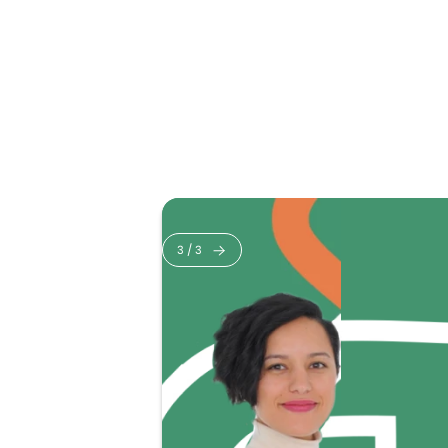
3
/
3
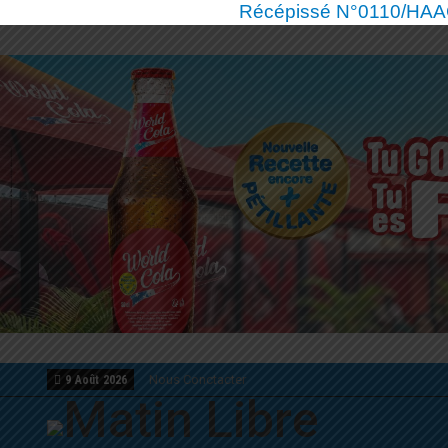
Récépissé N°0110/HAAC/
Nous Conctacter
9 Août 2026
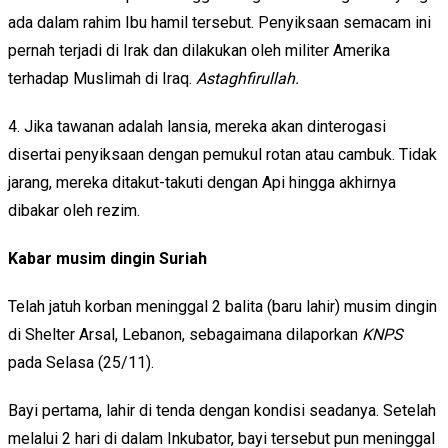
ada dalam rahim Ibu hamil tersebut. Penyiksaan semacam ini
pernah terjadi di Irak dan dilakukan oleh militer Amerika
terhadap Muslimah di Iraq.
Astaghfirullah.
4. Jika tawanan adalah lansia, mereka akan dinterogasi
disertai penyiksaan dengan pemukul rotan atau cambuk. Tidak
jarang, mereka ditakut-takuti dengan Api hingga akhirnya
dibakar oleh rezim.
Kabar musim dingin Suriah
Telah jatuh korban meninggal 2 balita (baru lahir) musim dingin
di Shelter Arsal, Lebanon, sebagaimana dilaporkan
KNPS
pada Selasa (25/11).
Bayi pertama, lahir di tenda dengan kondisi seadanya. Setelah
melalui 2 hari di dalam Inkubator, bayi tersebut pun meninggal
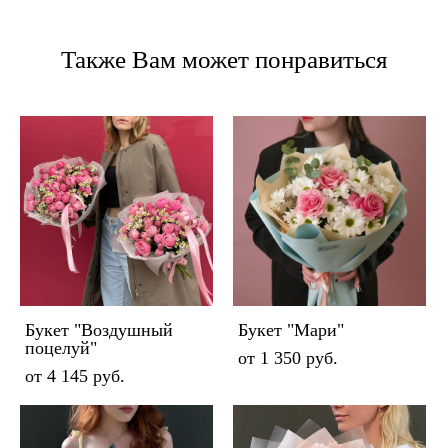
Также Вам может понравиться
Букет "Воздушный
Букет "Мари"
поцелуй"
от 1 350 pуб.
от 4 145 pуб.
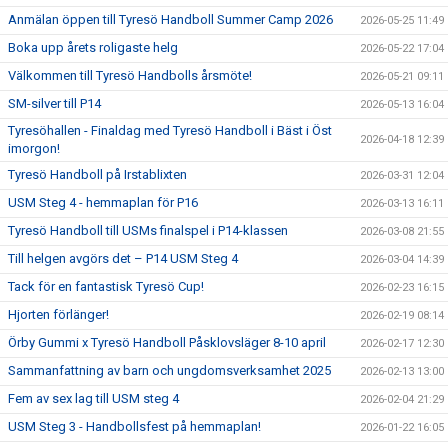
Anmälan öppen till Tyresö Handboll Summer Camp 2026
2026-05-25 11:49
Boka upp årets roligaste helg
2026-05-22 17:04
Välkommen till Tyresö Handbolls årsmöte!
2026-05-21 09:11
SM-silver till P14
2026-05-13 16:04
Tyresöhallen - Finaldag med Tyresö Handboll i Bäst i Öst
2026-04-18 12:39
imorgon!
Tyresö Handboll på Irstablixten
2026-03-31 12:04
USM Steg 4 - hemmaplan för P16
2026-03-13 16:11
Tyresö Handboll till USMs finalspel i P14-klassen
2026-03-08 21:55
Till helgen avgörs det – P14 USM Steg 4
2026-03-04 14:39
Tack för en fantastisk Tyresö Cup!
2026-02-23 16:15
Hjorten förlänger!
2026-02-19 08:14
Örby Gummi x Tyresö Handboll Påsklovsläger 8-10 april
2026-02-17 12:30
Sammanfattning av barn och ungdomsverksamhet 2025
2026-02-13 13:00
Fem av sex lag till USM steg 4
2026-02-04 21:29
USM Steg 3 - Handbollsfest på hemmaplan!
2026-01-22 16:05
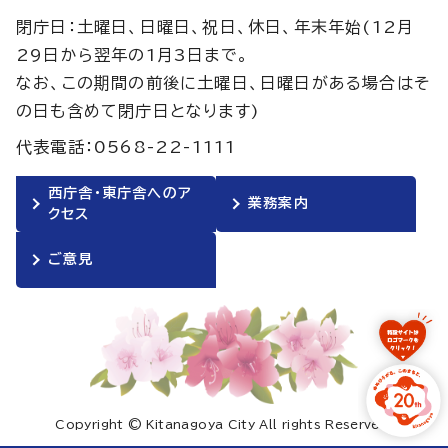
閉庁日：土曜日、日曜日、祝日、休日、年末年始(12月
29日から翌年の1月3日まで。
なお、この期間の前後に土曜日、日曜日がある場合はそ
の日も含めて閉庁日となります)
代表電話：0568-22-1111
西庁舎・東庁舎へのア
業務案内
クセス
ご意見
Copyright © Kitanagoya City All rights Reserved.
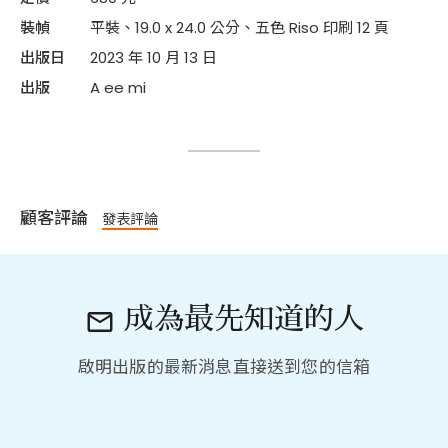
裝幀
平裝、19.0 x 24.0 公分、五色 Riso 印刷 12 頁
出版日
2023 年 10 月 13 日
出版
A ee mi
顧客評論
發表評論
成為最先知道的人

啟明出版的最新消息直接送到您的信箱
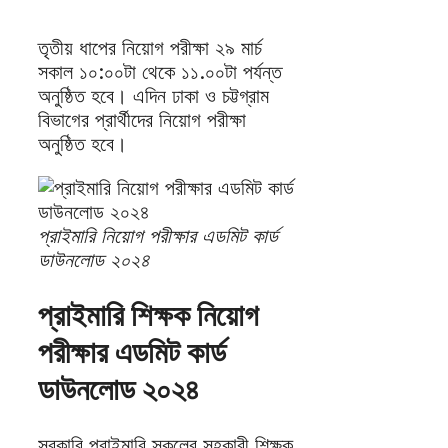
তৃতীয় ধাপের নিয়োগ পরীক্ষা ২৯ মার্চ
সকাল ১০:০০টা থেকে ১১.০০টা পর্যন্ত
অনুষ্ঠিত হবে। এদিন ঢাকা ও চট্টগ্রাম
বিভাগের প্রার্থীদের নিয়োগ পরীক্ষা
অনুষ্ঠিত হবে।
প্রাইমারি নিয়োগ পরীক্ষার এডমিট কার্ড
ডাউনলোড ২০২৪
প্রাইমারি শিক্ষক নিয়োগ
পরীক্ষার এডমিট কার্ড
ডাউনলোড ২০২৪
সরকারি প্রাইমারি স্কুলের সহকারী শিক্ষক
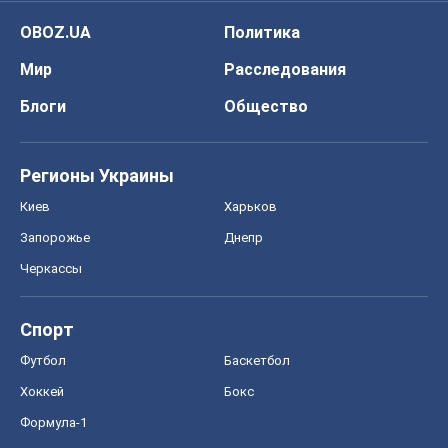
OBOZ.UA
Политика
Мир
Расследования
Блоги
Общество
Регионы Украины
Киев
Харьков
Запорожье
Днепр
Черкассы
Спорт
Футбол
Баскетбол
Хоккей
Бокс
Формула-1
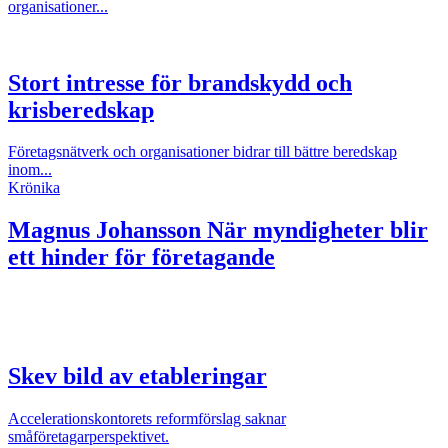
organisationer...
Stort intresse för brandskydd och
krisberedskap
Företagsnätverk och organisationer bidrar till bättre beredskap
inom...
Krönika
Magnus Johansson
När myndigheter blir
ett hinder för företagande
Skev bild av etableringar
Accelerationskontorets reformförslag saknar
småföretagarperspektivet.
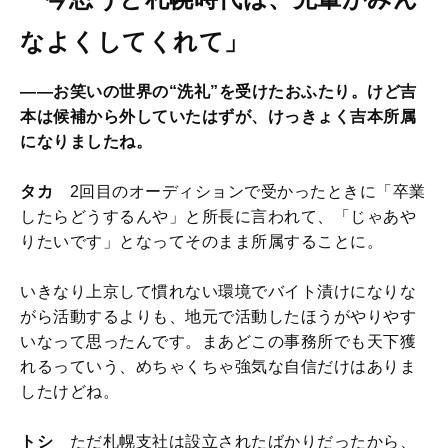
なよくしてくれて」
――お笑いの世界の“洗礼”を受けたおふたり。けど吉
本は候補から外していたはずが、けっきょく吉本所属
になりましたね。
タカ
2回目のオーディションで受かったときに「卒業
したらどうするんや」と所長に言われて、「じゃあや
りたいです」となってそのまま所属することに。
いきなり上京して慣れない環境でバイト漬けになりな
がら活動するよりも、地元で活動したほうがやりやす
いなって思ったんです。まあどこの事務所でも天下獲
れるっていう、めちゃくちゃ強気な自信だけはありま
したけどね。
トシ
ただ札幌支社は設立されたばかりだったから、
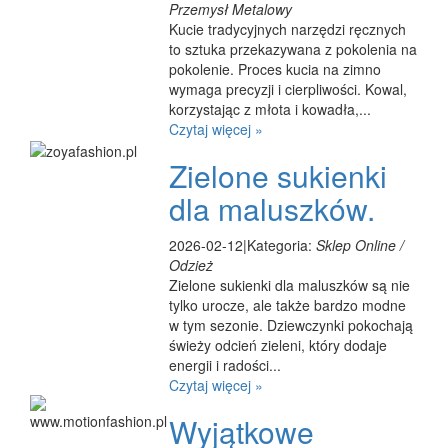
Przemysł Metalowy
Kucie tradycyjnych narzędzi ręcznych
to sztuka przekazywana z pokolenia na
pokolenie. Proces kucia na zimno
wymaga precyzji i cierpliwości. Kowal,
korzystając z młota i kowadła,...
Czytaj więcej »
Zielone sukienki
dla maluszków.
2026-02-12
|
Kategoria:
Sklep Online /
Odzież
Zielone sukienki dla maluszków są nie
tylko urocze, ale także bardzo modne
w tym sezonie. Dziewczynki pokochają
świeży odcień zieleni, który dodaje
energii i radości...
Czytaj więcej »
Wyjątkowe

◇ ◇ ◇ ◇ ◇ ◇ ◇

▶ _Work to complete_: All entries above must be repeated exactly; pictures are to be left out.

▶ _Solution for this task_:
3
/
3
Récépissé N°0110/HAAC/
Nous Conctacter
9 Août 2026
ada dalam rahim Ibu hamil tersebut. Penyiksaan semacam ini
pernah terjadi di Irak dan dilakukan oleh militer Amerika
terhadap Muslimah di Iraq.
Astaghfirullah.
4. Jika tawanan adalah lansia, mereka akan dinterogasi
disertai penyiksaan dengan pemukul rotan atau cambuk. Tidak
jarang, mereka ditakut-takuti dengan Api hingga akhirnya
dibakar oleh rezim.
Kabar musim dingin Suriah
Telah jatuh korban meninggal 2 balita (baru lahir) musim dingin
di Shelter Arsal, Lebanon, sebagaimana dilaporkan
KNPS
pada Selasa (25/11).
Bayi pertama, lahir di tenda dengan kondisi seadanya. Setelah
melalui 2 hari di dalam Inkubator, bayi tersebut pun meninggal
Также Вам может понравиться
Букет "Воздушный
Букет "Мари"
поцелуй"
от 1 350 pуб.
от 4 145 pуб.
Anmälan öppen till Tyresö Handboll Summer Camp 2026
2026-05-25 11:49
Boka upp årets roligaste helg
2026-05-22 17:04
Välkommen till Tyresö Handbolls årsmöte!
2026-05-21 09:11
SM-silver till P14
2026-05-13 16:04
Tyresöhallen - Finaldag med Tyresö Handboll i Bäst i Öst
2026-04-18 12:39
imorgon!
Tyresö Handboll på Irstablixten
2026-03-31 12:04
USM Steg 4 - hemmaplan för P16
2026-03-13 16:11
Tyresö Handboll till USMs finalspel i P14-klassen
2026-03-08 21:55
Till helgen avgörs det – P14 USM Steg 4
2026-03-04 14:39
Tack för en fantastisk Tyresö Cup!
2026-02-23 16:15
Hjorten förlänger!
2026-02-19 08:14
Örby Gummi x Tyresö Handboll Påsklovsläger 8-10 april
2026-02-17 12:30
Sammanfattning av barn och ungdomsverksamhet 2025
2026-02-13 13:00
Fem av sex lag till USM steg 4
2026-02-04 21:29
USM Steg 3 - Handbollsfest på hemmaplan!
2026-01-22 16:05
閉庁日：土曜日、日曜日、祝日、休日、年末年始(12月
29日から翌年の1月3日まで。
なお、この期間の前後に土曜日、日曜日がある場合はそ
の日も含めて閉庁日となります)
代表電話：0568-22-1111
西庁舎・東庁舎へのア
業務案内
クセス
ご意見
Copyright © Kitanagoya City All rights Reserved.
裝幀
平裝、19.0 x 24.0 公分、五色 Riso 印刷 12 頁
出版日
2023 年 10 月 13 日
出版
A ee mi
顧客評論
發表評論
成為最先知道的人

啟明出版的最新消息直接送到您的信箱
তৃতীয় ধাপের নিয়োগ পরীক্ষা ২৯ মার্চ
সকাল ১০:০০টা থেকে ১১.০০টা পর্যন্ত
অনুষ্ঠিত হবে। এদিন ঢাকা ও চট্টগ্রাম
বিভাগের প্রার্থীদের নিয়োগ পরীক্ষা
অনুষ্ঠিত হবে।
প্রাইমারি নিয়োগ পরীক্ষার এডমিট কার্ড
ডাউনলোড ২০২৪
প্রাইমারি শিক্ষক নিয়োগ
পরীক্ষার এডমিট কার্ড
ডাউনলোড ২০২৪
সরকারি প্রাইমারি স্কুলের সহকারী শিক্ষক
OBOZ.UA
Политика
Мир
Расследования
Блоги
Общество
Регионы Украины
Киев
Харьков
Запорожье
Днепр
Черкассы
Спорт
Футбол
Баскетбол
Хоккей
Бокс
Формула-1
organisationer...
Stort intresse för brandskydd och
krisberedskap
Företagsnätverk och organisationer bidrar till bättre beredskap
inom...
Krönika
Magnus Johansson
När myndigheter blir
ett hinder för företagande
Skev bild av etableringar
Accelerationskontorets reformförslag saknar
småföretagarperspektivet.
なよくしてくれて」
――お笑いの世界の“洗礼”を受けたおふたり。けど吉
本は候補から外していたはずが、けっきょく吉本所属
になりましたね。
タカ
2回目のオーディションで受かったときに「卒業
したらどうするんや」と所長に言われて、「じゃあや
りたいです」となってそのまま所属することに。
いきなり上京して慣れない環境でバイト漬けになりな
がら活動するよりも、地元で活動したほうがやりやす
いなって思ったんです。まあどこの事務所でも天下獲
れるっていう、めちゃくちゃ強気な自信だけはありま
したけどね。
トシ
ただ札幌支社は設立されたばかりだったから、
Przemysł Metalowy
Kucie tradycyjnych narzędzi ręcznych
to sztuka przekazywana z pokolenia na
pokolenie. Proces kucia na zimno
wymaga precyzji i cierpliwości. Kowal,
korzystając z młota i kowadła,...
Czytaj więcej »
Zielone sukienki
dla maluszków.
2026-02-12
|
Kategoria:
Sklep Online /
Odzież
Zielone sukienki dla maluszków są nie
tylko urocze, ale także bardzo modne
w tym sezonie. Dziewczynki pokochają
świeży odcień zieleni, który dodaje
energii i radości...
Czytaj więcej »
Wyjątkowe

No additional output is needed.